Core study information and metadata.

```json
{
  "name": {
    "identifier": "string",
    "acronym": "string",
    "compound": "string"
  },
  "label": "string",
  "version": "string",
  "rationale": "string",
  "description": "string",
  "sponsor_approval_date": "string",
  "confidentiality": "string",
  "original_protocol": "string | boolean"
}
```

**Notes:**

- `name` is required. At least one of `identifier`, `acronym`, or `compound` must be non-empty.
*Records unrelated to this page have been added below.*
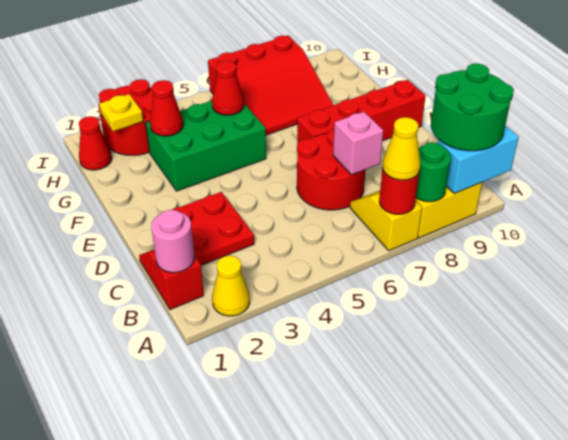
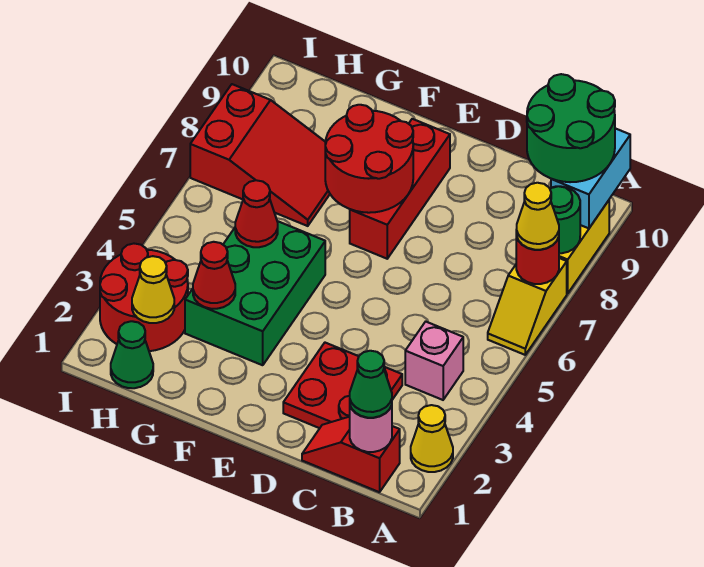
yellow 1x2 slope [350,191,422,251] -> yellow 1x2 slope turned to [488,258,567,355]
none -> green 1x1 cone [350,351,392,418]
red 2x2 round brick [297,129,366,210] -> red 2x2 round brick moved to [325,105,413,213]
pink 1x1 brick [333,112,383,175] -> pink 1x1 brick moved to [405,322,463,400]
red 1x4 brick [297,80,426,144] -> red 1x3 brick [350,119,450,259]
red 3x3 slope [208,36,333,135] -> red 2x3 slope [190,84,330,226]
red 1x1 cone [79,116,112,170] -> green 1x1 cone [111,321,153,388]
yellow 1x1 plate [99,94,143,131] -> yellow 1x1 cone [132,256,174,323]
Priority order: `identifier` > `acronym` > `compound`. The name is auto-generated (uppercased, non-alphanumeric characters removed).
- `version` and `rationale` are required.
- `label` is optional; used as fallback if name generation produces an empty string.
- `description`, `sponsor_approval_date`, `confidentiality`, and `original_protocol` are all optional.
- `original_protocol` is converted to boolean: `"true"`, `"1"`, `"yes"`, `"y"` map to `true` (case-insensitive).
- `sponsor_approval_date` should be in ISO format (e.g. `2024-01-15`).
- When present, `confidentiality`, `original_protocol`, `compound_codes`, `compound_names`, `sponsor_signatory`, and `medical_expert` are stored as extension attributes on the study version.

---

### Converting Studies

```python
converter = USDM4().convert()
# Transform data structures as needed
```

### Expanding Timelines

```python
expander = USDM4().expander(wrapper)
# Process schedule timeline expansion
```

## API Classes

USDM4 includes 73 domain model classes covering:

| Domain | Classes |
|--------|---------|
| Study Structure | `Study`, `StudyVersion`, `StudyDesign`, `StudyArm`, `StudyEpoch`, `StudyElement` |
| Interventions | `StudyIntervention`, `Activity`, `Administration`, `Procedure`, `Encounter` |
| Population | `StudyDesignPopulation`, `AnalysisPopulation`, `EligibilityCriterion`, `SubjectEnrollment` |
| Documents | `StudyDefinitionDocument`, `StudyDefinitionDocumentVersion`, `Amendment` |
| Coding | `Code`, `AliasCode`, `BiomedicalConcept`, `Objective`, `Endpoint` |
| Timelines | `ScheduleTimeline`, `ScheduledActivityInstance`, `ScheduledDecisionInstance` |
| Organization | `StudyIdentifier`, `Organization`, `StudySite` |

## Development

### Running Tests

```bash
pytest
```

Tests require 100% code coverage.

### Code Formatting

```bash
ruff format
ruff check
```

### Building the Package

```bash
python3 -m build --sdist --wheel
```

### Publishing

```bash
twine upload dist/*
```

## Related Projects

- [usdm3](https://pypi.org/project/usdm3/) - USDM Version 3 support

## License

This project is licensed under the GNU General Public License v3.0 - see the [LICENSE](LICENSE) file for details.